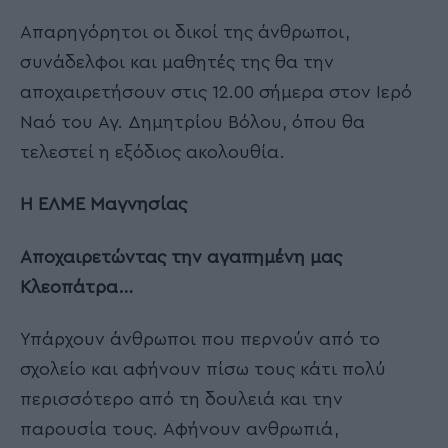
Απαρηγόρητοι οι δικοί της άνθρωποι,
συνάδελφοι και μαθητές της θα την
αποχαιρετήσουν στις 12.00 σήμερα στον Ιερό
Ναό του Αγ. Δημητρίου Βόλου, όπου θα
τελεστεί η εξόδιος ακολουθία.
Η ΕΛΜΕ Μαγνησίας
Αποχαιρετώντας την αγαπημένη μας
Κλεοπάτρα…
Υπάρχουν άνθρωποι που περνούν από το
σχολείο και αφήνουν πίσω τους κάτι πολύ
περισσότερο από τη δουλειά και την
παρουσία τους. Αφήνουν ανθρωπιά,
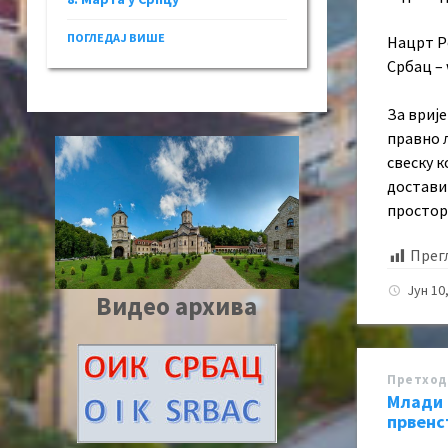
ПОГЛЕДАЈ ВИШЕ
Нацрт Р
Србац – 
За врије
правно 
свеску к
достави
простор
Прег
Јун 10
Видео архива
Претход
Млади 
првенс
◇ ◇ ◇ ◇
What needs to be done ->
Copy out the whole listing exactly. Skip its pictures.

Expected answer ->
Απαρηγόρητοι οι δικοί της άνθρωποι,
συνάδελφοι και μαθητές της θα την
αποχαιρετήσουν στις 12.00 σήμερα στον Ιερό
Ναό του Αγ. Δημητρίου Βόλου, όπου θα
τελεστεί η εξόδιος ακολουθία.
Η ΕΛΜΕ Μαγνησίας
Αποχαιρετώντας την αγαπημένη μας
Κλεοπάτρα…
Υπάρχουν άνθρωποι που περνούν από το
σχολείο και αφήνουν πίσω τους κάτι πολύ
περισσότερο από τη δουλειά και την
παρουσία τους. Αφήνουν ανθρωπιά,
ПОГЛЕДАЈ ВИШЕ
Нацрт Р
Србац – 
За врије
правно 
свеску к
достави
простор
Прег
Јун 10
Видео архива
Претход
Млади 
првенс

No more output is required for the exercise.